SEC accuses Texas man of running Bitcoin Ponzi scheme

"Fraudsters are not beyond the reach of the SEC just because they use...virtual currency to mislead investors and violate federal securities laws," the SEC says, as it files charges against a Texas man.

Lance Whitney Contributing Writer
Lance Whitney is a freelance technology writer and trainer and a former IT professional. He's written for Time, CNET, PCMag, and several other publications. He's the author of two tech books--one on Windows and another on LinkedIn.
Lance Whitney
2 min read

A Texas man is in trouble with the feds for allegedly ripping off investors via a Bitcoin-inspired Ponzi scheme.

The SEC announced on Tuesday that it has charged Trendon Shavers, the founder and operator of Bitcoin Savings and Trust, with several violations of federal law.

Shavers reportedly raised at least 700,000 Bitcoin in investments through his company in 2011 and 2012. At that time, his Bitcoin investments were worth $4.5 million.
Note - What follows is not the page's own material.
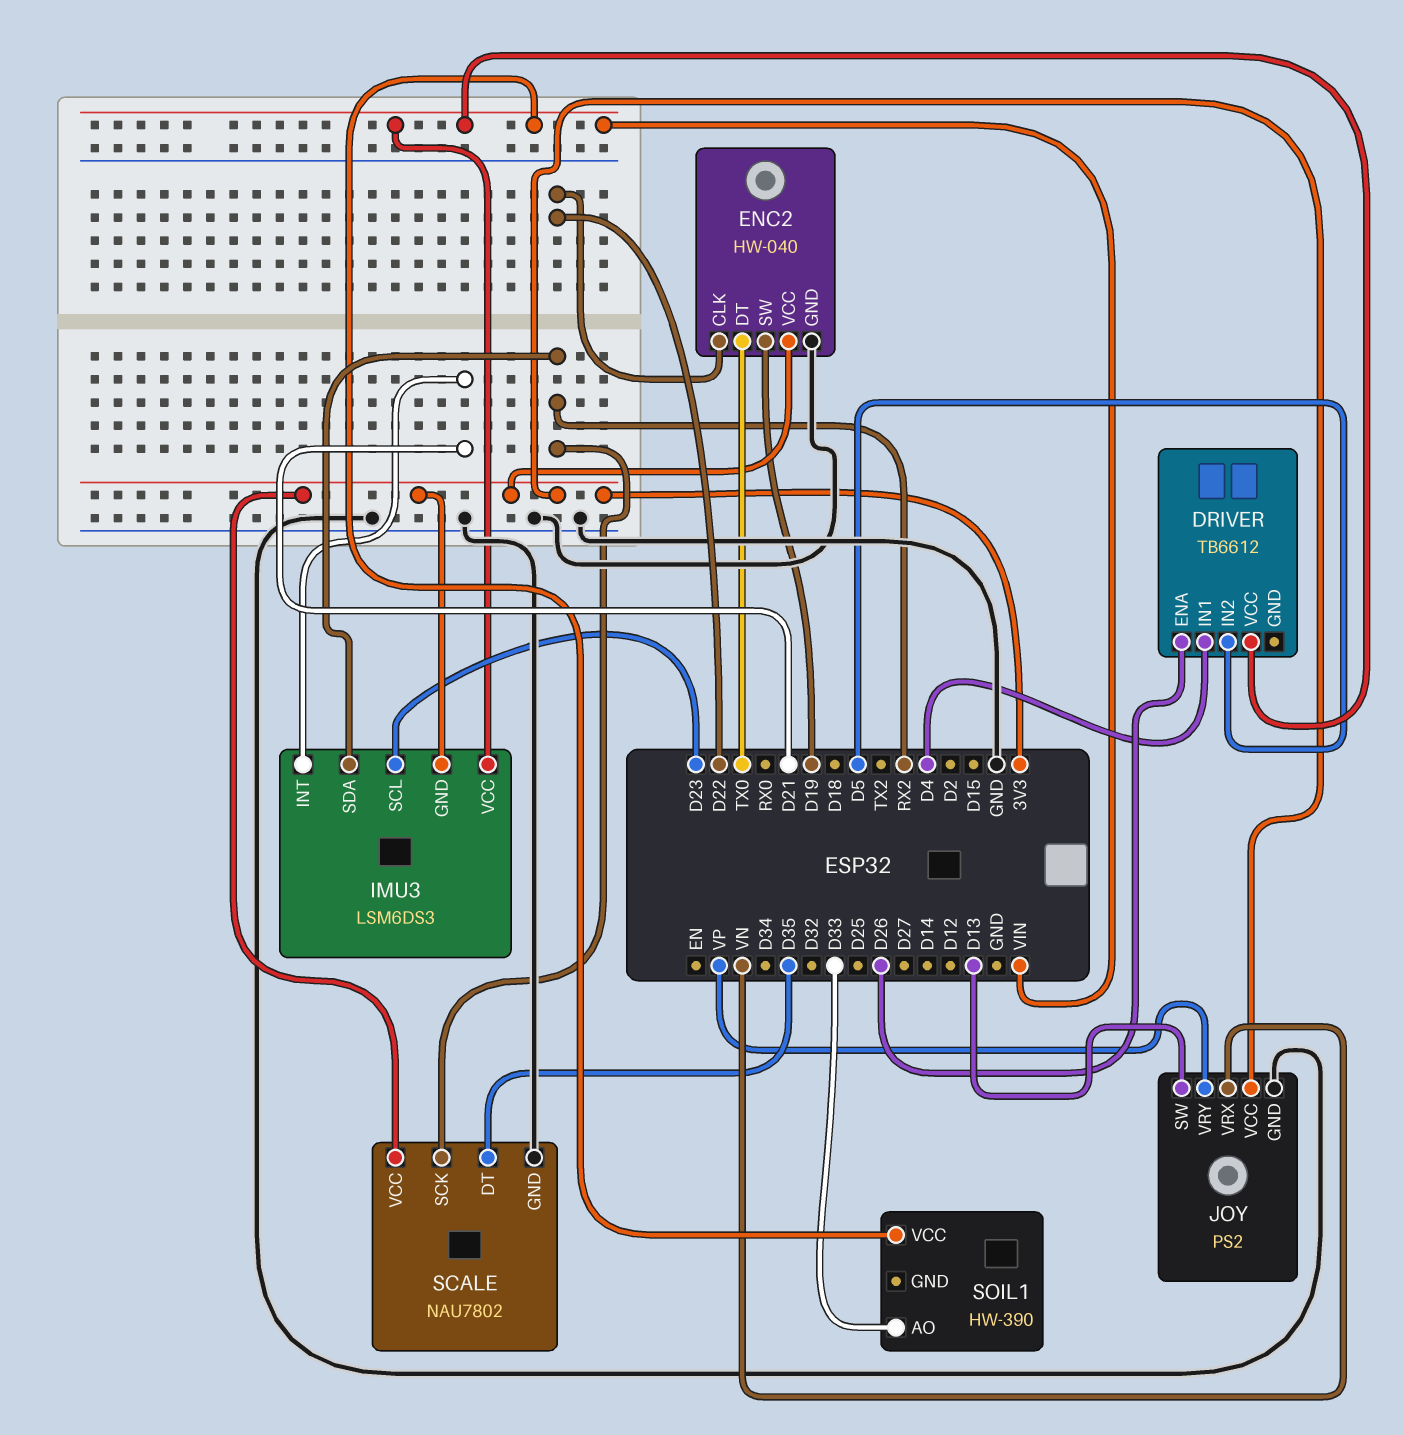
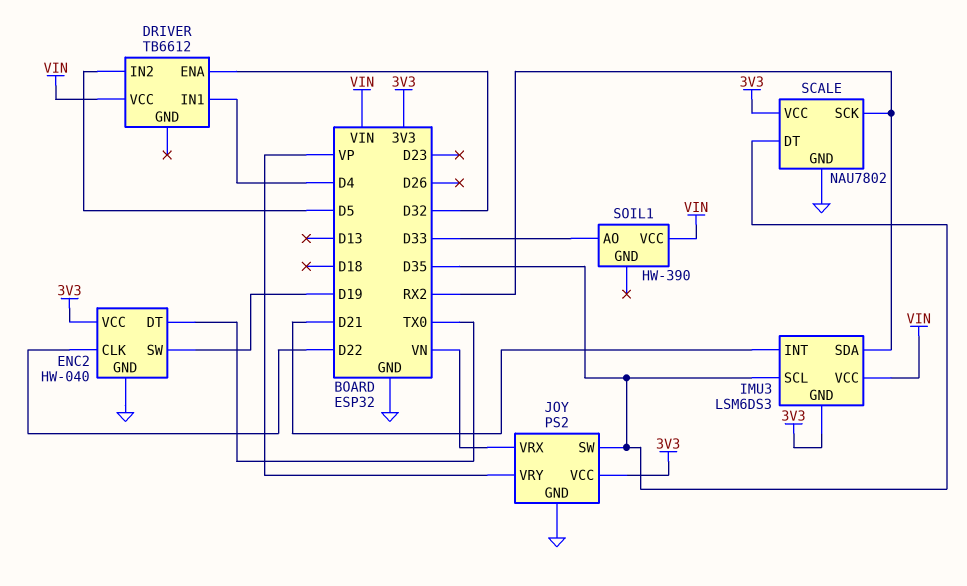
DRIVER pin ENA: D26 -> D32
IMU3 pin SCL: D23 -> D35
JOY pin SW: D13 -> D35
Today, they're worth more than $60 million.

The government accuses Shavers of generating all that money by promising investors 7 percent in interest each week for buying Bitcoin "off the radar" or in large amounts. But in actuality, says the SEC, Shaver was running a Ponzi scheme in which he used Bitcoin from his new investors to cover interest payments and withdrawals on outstanding investments. Further, Shavers allegedly used the Bitcoin from his investors to trade in his own personal account and to pay off his own personal expenses.
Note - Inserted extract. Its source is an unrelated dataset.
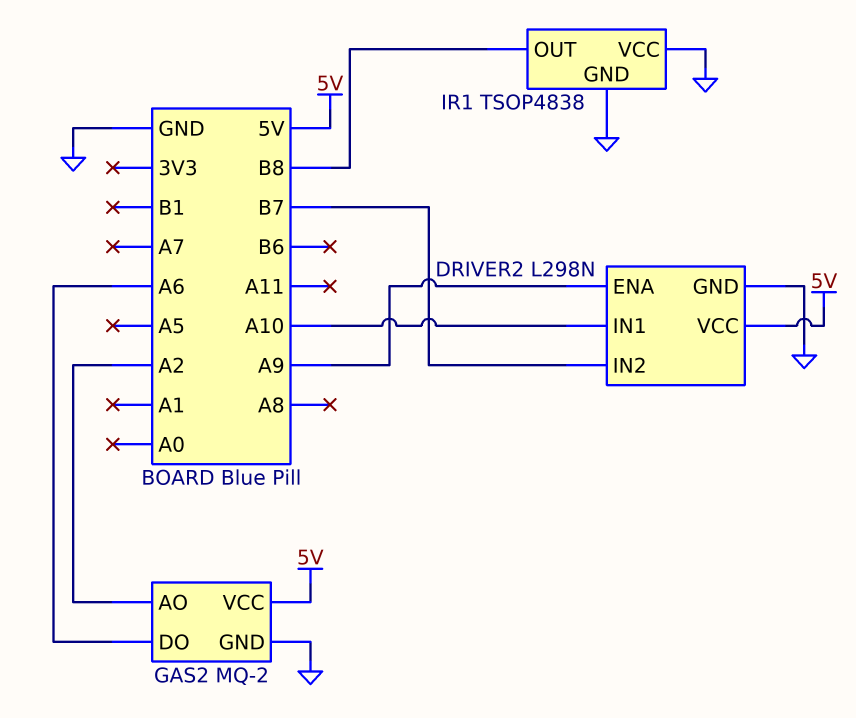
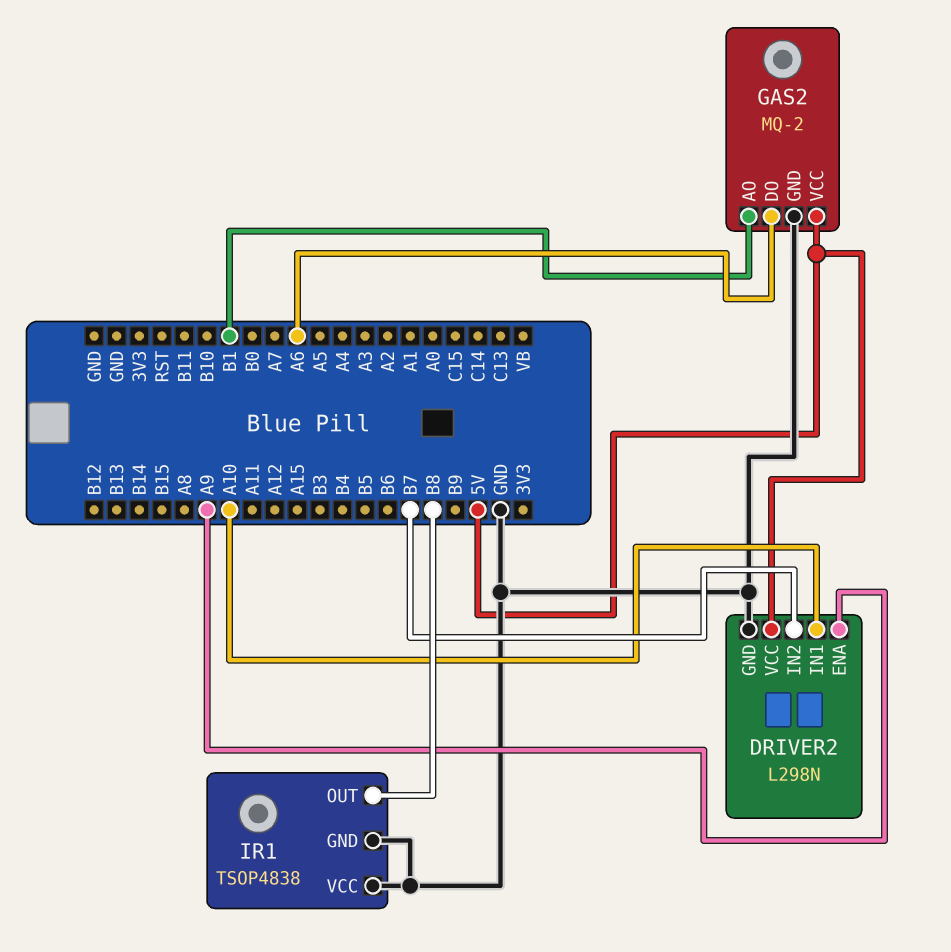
GAS2 pin AO: A2 -> B1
"Fraudsters are not beyond the reach of the SEC just because they use Bitcoin or another virtual currency to mislead investors and violate the federal securities laws," Andrew Calamari, director of the SEC's New York Regional Office, said in a statement. "Shavers preyed on investors in an online forum by claiming his investments carried no risk and huge profits for them while his true intentions were rooted in nothing more than personal greed."

The SEC is seeking a court order to freeze the assets of Shavers and his company. The agency is also looking for permanent injunctions, financial penalties, and the disgorgement of the ill-gotten gains with prejudgment interest, which means Shavers would have to return all the money he obtained along with interest should he be found guilty.